As the Final Fours have piled up—seven as of this writing—Izzo has ensured that he remains most available to the people who matter most: his family and his players. He had children relatively late in life, at the age of forty-one. Lupe gave birth to a girl, Racquel, in 1996. Six years later, they adopted a boy and named him Steven Mateen. (Yes, those names were chosen in honor of Mariucci and Cleaves. Cleaves returned the gesture when he named his own s
on Izzy.) Izzo has resisted getting overly involved with USA Basketball because it would have taken too much time away from the family store. Though his office is always available to his players, he does not like to have too many personal discussions there. He doesn’t want them to feel like they’re in the principal’s office. He’d rather go to their dorms, drive them around, invite them to his house, take a long walk on campus, or go get a burger. “I think sometimes they see me as a rich guy driving a nice car and owning a beautiful home,” he says. “They didn’t see me at twenty-nine trying to get my next meal.”
* * *
• • •
To watch Izzo conduct practice is to see a man in a constant state of wretched agony. His dyspeptic facial expressions on the sidelines are the stuff of legend. Even Mariucci, who comes from the tough-guy world of pro football, is taken aback at times. “Do you ever see him talk to his players? He gets eyeball to eyeball. He looks right through their head,” Mariucci says. “I don’t know if it’s intimate or barbaric.”

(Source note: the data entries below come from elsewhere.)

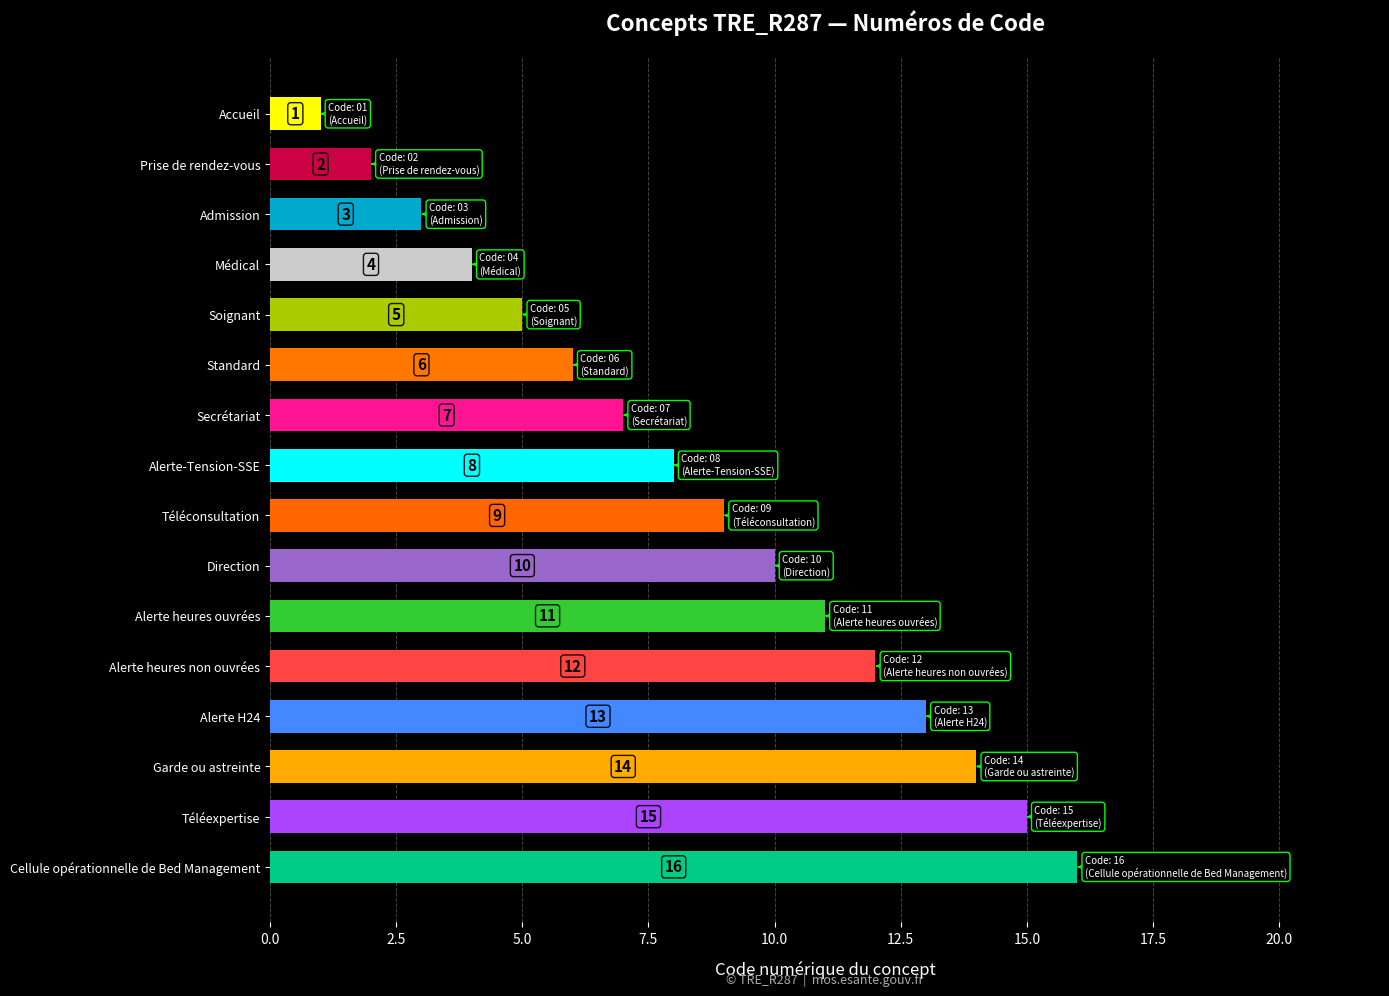

What is the change in value from Prise de rendez-vous to Cellule opérationnelle de Bed Management?

+14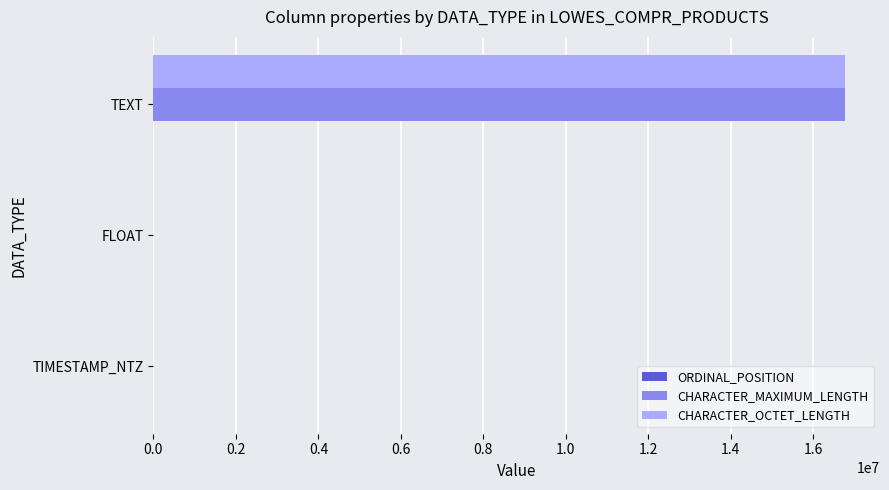

The CHARACTER_MAXIMUM_LENGTH series shows -6876842 at TIMESTAMP_NTZ. True or false?

False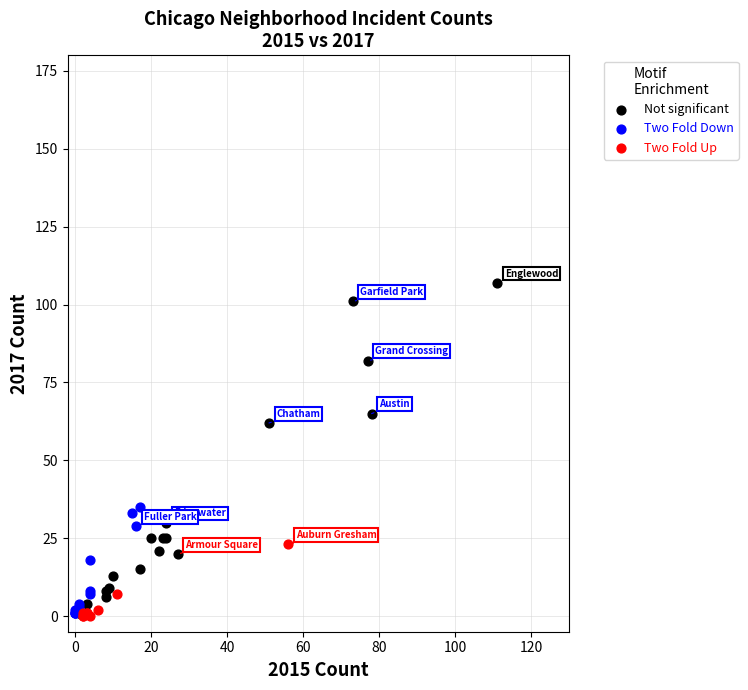

Which series reaches the maximum Y coordinate?

Not significant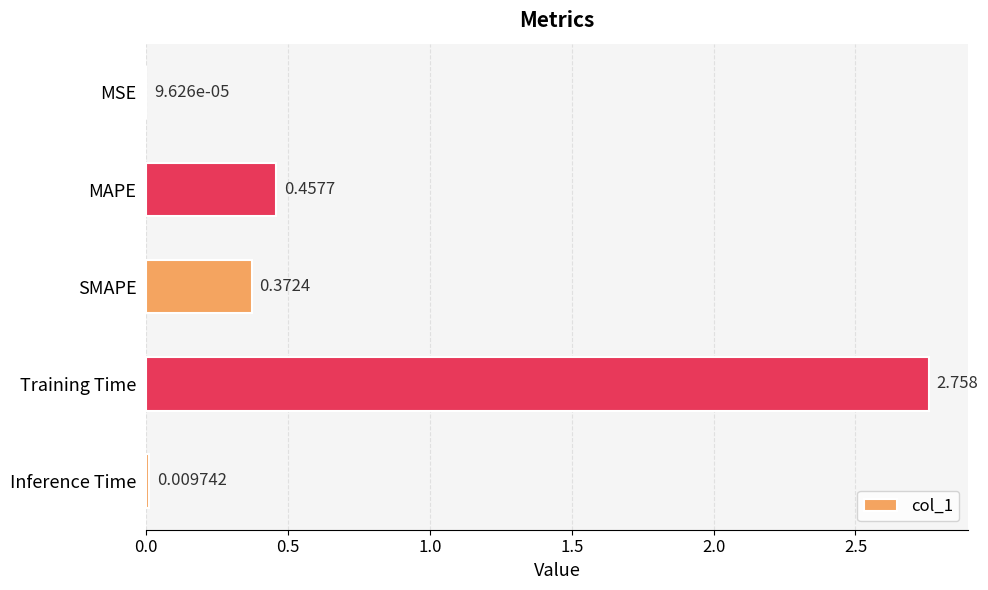

Between SMAPE and Training Time, which is larger?

Training Time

The more Izzo has won, the more he craves that connection—and the more hostile he has grown to artifice. He knows that many of the people now showering him with hosannas would ditch him the moment he started losing big. That’s because he remembers what it was like when the Spartans finished seventh and sixth in the Big Ten, respectively, in his first two seasons.
Having persisted through those early struggles, Izzo has a deep respect for coaches who handle adversity with authenticity and class. “Jud Heathcote always said that only a coach understands a coach. He’d call Izzo’s worst enemy if the guy was going through a tough time,” he says. Michigan State has had six different football coaches during Izzo’s time there. Each time one of them was fired, Izzo went to the press conference. He went largely to support the fired coach, but also to see how the guy handled being in a roomful of media that included many who had been advocating for him to get the axe. In those situations, there is no hiding behind a camera or a laptop. Everyone is eyeball to eyeball.